I have a large monolithic application. My team has agreed that it's beneficial to break up this monolith into domain-specific services and embrace more of a service-oriented architecture. With our monolith, we have a huge RDBMS database. The team is split as to whether it's appropriate to carve out domain-specific tables into their own databases. Some folks are concerned about breaking referential integrity and the risk that that brings. However, others are OK with this risk.

Does anyone have experience with this problem and can share some advice? One of my goals is to facilitate the ability to scale horizontally (add more DB servers) as opposed to vertically (beefing up a single huge DB server). At some point in the future, I could envision that certain services may be better suited to a document DB aka NoSQL data store than an RDBMS, and certainly, traditional RDMBS-based integrity would be challenging there. (So approaches like storing the tables in a separate schemas on the same database probably won't be appropriate.)

Best Answer

That referential integrity is a concern at all suggests that there are implicit dependencies between the domains. One thing that I think people who have drunk the microservices kool-aid often misunderstand is that these kinds of dependencies and the issues related to them do not magically disappear once you break down the monolith. It's good that people are concerned and if you are committed to this path, you will want to make sure those concerns are addressed.

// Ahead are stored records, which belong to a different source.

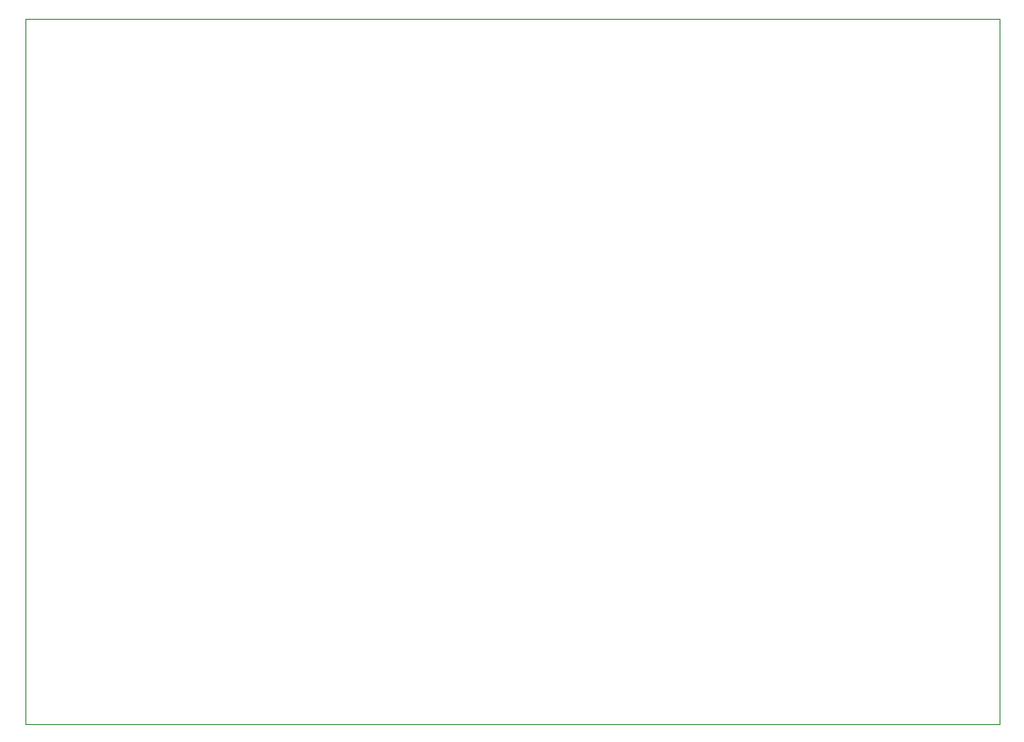
<source format=gbr>
%TF.GenerationSoftware,KiCad,Pcbnew,(6.0.0)*%
%TF.CreationDate,2022-06-25T15:53:15+02:00*%
%TF.ProjectId,Est32x4_2,45737433-3278-4345-9f32-2e6b69636164,rev?*%
%TF.SameCoordinates,PX3c8eee0PY6486dd0*%
%TF.FileFunction,Profile,NP*%
%FSLAX46Y46*%
G04 Gerber Fmt 4.6, Leading zero omitted, Abs format (unit mm)*
G04 Created by KiCad (PCBNEW (6.0.0)) date 2022-06-25 15:53:15*
%MOMM*%
%LPD*%
G01*
G04 APERTURE LIST*
%TA.AperFunction,Profile*%
%ADD10C,0.100000*%
%TD*%
G04 APERTURE END LIST*
D10*
X88900000Y64770000D02*
X1270000Y64770000D01*
X1270000Y64770000D02*
X1270000Y1270000D01*
X1270000Y1270000D02*
X88900000Y1270000D01*
X88900000Y1270000D02*
X88900000Y64770000D01*
M02*

</source>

If there is really tight coupling between two or more domains from a business perspective, you might want to consider whether they should really be separated into separate DBs. It might not be worth the trouble.

If you do need to maintain integrity between two entities, a couple things might help:

  1. Use surrogate keys always. There should be no reason to change meaningless keys and if your keys never change, you avoid huge swath of RI problems.
  2. Never delete keys and use 'soft' deletes instead. Only adding rows and never updating them is also helpful. At the very least you will know what things meant when they were linked.